Publicado: 2010-05-12

Mis amigos, quienes siempre tienen la vena humorística con harta sangre corriendo por ella, a veces me cantan las cancioncilla del dibujo “Marco”: “¡No te vayas , mamá; no me dejes aquí! ¡Adiós, mamá, pensaré mucho en ti!”. Lo hacen por mi nombre, Marco Antonio, sin pensar siquiera que los segundos domingos de mayo, estos últimos años, yo también me canto esa canción, para bromearme en esos días huérfanos de madre en que ensayo, sin querer, la vida sin ella. De un tiempo a esta parte, el Día de la Madre, gracias a mi madre, lo paso sin madre.

El motivo es que ella también tiene una madre y viaja a visitarla. Mientras exista mi abuela, y por más que mi madre siga creciendo con los años, nunca dejará de ser hija. He notado en los ojos de Tucha (su apodo de cariño) ese afán por ser escuchada por mi abuela y escucharla, esas ganas de sentarse en la cocina de barro y calaminas en esas banquitas de madera donde se sentaba en su niñez, que son en verdad pedazos de troncos gruesos con corteza incluida. Le encanta atizar, mientras conversan, la bicharra, donde la abuela cocina inhalando humo sin pensar en otro combustible que no sea los árboles de su chacra, y por la cual la cocina a gas que alguna vez le regalaron fue arrinconada a un lado como un simple posaollas.

Esos viajes son, para mi madre, su regreso a la infancia, aquella época mítica en que todos hemos sido felices. Incluso, cuando narra las historias donde mi abuela la correteaba con un palo para pegarle y ella corría hasta el cementerio, se quedaba dormida ahí, y regresaba al día siguiente con una carga de leña recogida del camino (en Lima se estila llegar con el pan para el desayuno), lo hace con una sonrisa de festejo, reviviendo sus travesuras. Es también un viaje de reencuentro con sus hermanos, aquellos niños traviesos de entonces que ahora peinan canas, pero que conservan sus grandes virtudes y sumaron con el tiempo algunos defectos.

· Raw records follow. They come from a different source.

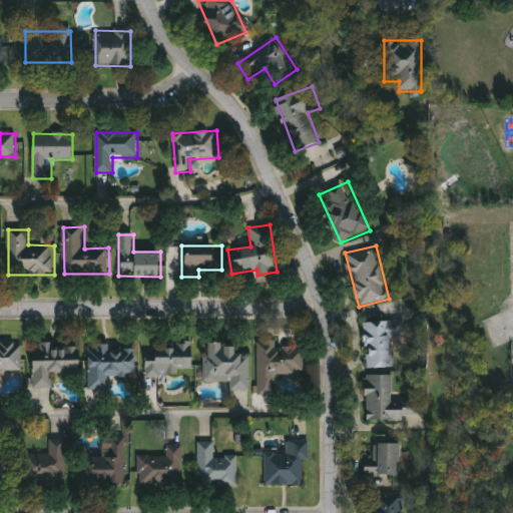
[(392,339),(394,368),(367,369),(365,323),(407,321),(407,338),(392,339)]
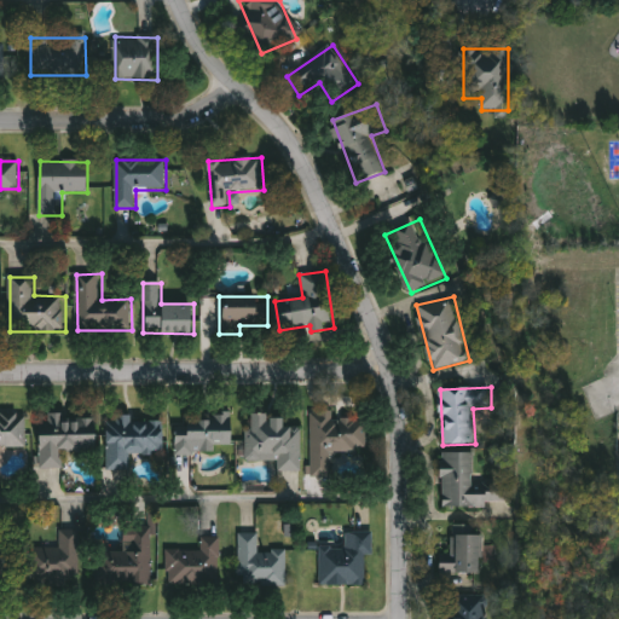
[(335,411),(334,418),(366,418),(366,452),(331,451),(331,478),(311,476),(312,411),(335,411)]
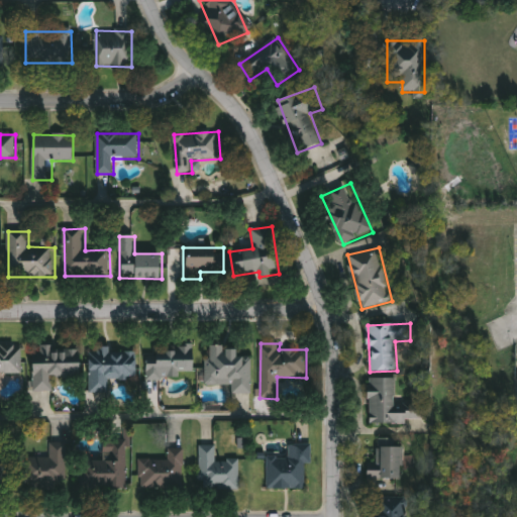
[(0,344),(22,344),(22,373),(0,373),(0,344)]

Hace poco Stephen Hawking nos sorprendió con la vieja noticia de que uno no puede viajar al pasado, pero sí al futuro. En la práctica cotidiana, no podemos regresar al pasado, pero sí recordarlo in situ, que es una mejor manera de revivirlo.

Por eso, mientras la veía partir en un atestado bus interprovincial, me preguntaba: ¿Cómo no querer volver a la cocina de su infancia, a esos sabores que formaron su paladar?, ¿cómo no regresar a recibir, cincuenta años después, ya madre, un plato de comida de las manos de su propia madre?, ¿cómo no volver a escuchar las historias de fantasmas, duendes, diablos, aparecidos y desaparecidos que fueron las primeras historias que conocía, y reales, antes de conocer la televisión? Son escenas que alguna vez he vivido con ella, como un intruso contemporáneo (nieto), en esa instantánea viviente que es mi familia del lado materno conversando, cocinando y comiendo en esa indestructible sala-cocina-comedor de diario.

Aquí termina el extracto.